Para manipular adequadamente a pele e as escamas do peixe, agricultoras e artesãs de Ortigueira e municípios vizinhos vão passar por treinamento. A produtora Mary Castro Resende, coordenadora de 25 grupos de mulheres artesãs de Ortigueira, conta que será escolhida uma representante de cada grupo para fazer o curso - que acontece em outra cidade e tem um custo alto -, as quais ficarão responsáveis por multiplicar o que aprenderam às outras mulheres.
''A expectativa é muito grande, percebemos que aliar a produção de peixe com o artesanato vai dar muito certo'', ressalta Mary, destacando que os restos dos peixes que não forem utilizados como alimento ou artesanato serão destinados para a produção de ração. ''Queremos aproveitar tudo do peixe''.
Raquel Aparecida Cionek, de Curiúva, cidade vizinha a Ortigueira, está feliz com a possibilidade de atuar em duas atividades que gosta muito: a piscicultura e o artesanato. Ela conta que está instalando cinco tanques no sítio e já está se preparando para fazer o curso e aprender a manipular os derivados do peixe. ''Eu adoro fazer artesanato. Agora terei a possibilidade de utilizar mais materiais e fazer coisas diferentes'', destaca.

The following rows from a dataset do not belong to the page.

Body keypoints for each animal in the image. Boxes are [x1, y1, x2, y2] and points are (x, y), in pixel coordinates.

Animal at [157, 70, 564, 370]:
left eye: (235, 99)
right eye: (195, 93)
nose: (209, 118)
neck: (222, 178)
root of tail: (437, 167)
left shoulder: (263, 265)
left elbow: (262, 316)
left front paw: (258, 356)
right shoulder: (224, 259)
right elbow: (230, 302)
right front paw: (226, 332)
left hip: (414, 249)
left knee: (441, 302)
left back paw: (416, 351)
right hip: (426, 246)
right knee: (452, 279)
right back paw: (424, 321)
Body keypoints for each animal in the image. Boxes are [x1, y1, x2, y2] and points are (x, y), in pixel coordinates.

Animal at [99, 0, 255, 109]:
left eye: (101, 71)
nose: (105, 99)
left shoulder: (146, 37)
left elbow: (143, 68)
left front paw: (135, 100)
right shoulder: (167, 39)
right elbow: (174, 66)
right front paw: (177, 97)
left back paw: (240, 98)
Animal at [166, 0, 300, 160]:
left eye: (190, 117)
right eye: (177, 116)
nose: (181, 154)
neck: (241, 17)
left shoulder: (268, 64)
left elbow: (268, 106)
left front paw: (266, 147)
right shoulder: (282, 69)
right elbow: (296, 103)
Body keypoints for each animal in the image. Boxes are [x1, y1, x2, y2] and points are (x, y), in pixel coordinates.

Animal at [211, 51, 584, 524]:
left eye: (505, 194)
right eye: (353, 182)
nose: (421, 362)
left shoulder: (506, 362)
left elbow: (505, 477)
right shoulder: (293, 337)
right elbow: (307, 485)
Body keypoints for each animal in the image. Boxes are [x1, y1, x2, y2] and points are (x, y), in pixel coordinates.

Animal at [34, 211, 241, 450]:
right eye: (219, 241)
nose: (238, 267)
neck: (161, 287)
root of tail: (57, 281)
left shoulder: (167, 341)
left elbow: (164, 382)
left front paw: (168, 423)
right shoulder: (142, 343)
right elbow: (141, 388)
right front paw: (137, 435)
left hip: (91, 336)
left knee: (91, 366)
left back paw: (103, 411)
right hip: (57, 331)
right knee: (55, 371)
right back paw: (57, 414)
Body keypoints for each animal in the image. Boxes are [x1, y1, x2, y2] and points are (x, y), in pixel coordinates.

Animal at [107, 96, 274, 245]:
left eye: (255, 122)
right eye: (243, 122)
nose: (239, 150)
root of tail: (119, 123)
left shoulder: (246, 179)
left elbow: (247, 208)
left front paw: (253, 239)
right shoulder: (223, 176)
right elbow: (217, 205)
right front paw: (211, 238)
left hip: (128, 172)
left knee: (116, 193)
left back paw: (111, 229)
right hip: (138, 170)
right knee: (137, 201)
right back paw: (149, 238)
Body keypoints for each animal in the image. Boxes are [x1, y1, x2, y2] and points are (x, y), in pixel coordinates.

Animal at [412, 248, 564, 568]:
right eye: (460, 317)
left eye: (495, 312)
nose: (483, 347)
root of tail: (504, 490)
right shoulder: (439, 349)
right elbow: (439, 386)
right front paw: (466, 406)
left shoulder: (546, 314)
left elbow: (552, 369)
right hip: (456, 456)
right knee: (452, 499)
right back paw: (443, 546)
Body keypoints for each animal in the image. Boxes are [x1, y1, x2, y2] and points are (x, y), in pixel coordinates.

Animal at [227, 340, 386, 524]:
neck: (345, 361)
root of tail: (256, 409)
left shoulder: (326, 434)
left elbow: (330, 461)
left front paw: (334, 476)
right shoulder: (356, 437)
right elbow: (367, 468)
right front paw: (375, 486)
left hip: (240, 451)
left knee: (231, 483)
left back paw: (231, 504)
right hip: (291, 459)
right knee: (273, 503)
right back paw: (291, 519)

Neusa Oliveira, artesã há mais de 20 anos, também vê no Programa Integrado de Piscicultura uma maneira de ampliar seu trabalho e melhorar a renda. ''Com a pele e a escama do peixe terei mais opções para construir minhas peças, para enfeitar bolsas, bijuterias'', observa a artesã. Ela conta que pretende fazer o curso porque o material (peles e escamas) exige tratamento diferenciado. ''E a matéria-prima não é barata. E dá para fazer acabamentos bem bacanas'', ressalta Neusa, frisando que por enquanto compra a matéria-prima de atravessadores, mas no futuro poderá adquiri-la direto de produtores.
Curiúva
A secretária de Agricultura de Curiúva, Leamar Regina Brancalhão, conta que o município está ''pegando carona'' no programa de Ortigueira por se tratar de uma ideia muito interessante. ''Curiúva também tem potencial para implantar tanques e produzir peixes por conta do número de nascentes'', frisa. Ela revela que o município já está fazendo a triagem dos produtores interessados. ''A procura tem sido grande. Vamos começar a buscar recursos para fortalecer o projeto. Queremos dar uma destinação eficiente para a produção'', acrescenta, afirmando que pretende estimular o artesanato. ''Já vi bolsas maravilhosas e caríssimas com pele de tilápia'', exemplifica. (E.Z.)